* **Provided material**

_____

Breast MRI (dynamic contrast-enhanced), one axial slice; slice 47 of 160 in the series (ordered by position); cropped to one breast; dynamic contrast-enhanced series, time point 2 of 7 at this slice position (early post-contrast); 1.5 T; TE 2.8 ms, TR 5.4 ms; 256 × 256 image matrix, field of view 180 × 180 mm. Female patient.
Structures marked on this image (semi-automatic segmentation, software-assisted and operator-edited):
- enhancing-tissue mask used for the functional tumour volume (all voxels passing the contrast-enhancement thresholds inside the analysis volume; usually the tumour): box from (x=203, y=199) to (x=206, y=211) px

_____

* **Task brief**
Exactly as written, transcribe every line shown above.

* **Response**
Breast MRI (dynamic contrast-enhanced), one axial slice; slice 47 of 160 in the series (ordered by position); cropped to one breast; dynamic contrast-enhanced series, time point 2 of 7 at this slice position (early post-contrast); 1.5 T; TE 2.8 ms, TR 5.4 ms; 256 × 256 image matrix, field of view 180 × 180 mm. Female patient.
Structures marked on this image (semi-automatic segmentation, software-assisted and operator-edited):
- enhancing-tissue mask used for the functional tumour volume (all voxels passing the contrast-enhancement thresholds inside the analysis volume; usually the tumour): box from (x=203, y=199) to (x=206, y=211) px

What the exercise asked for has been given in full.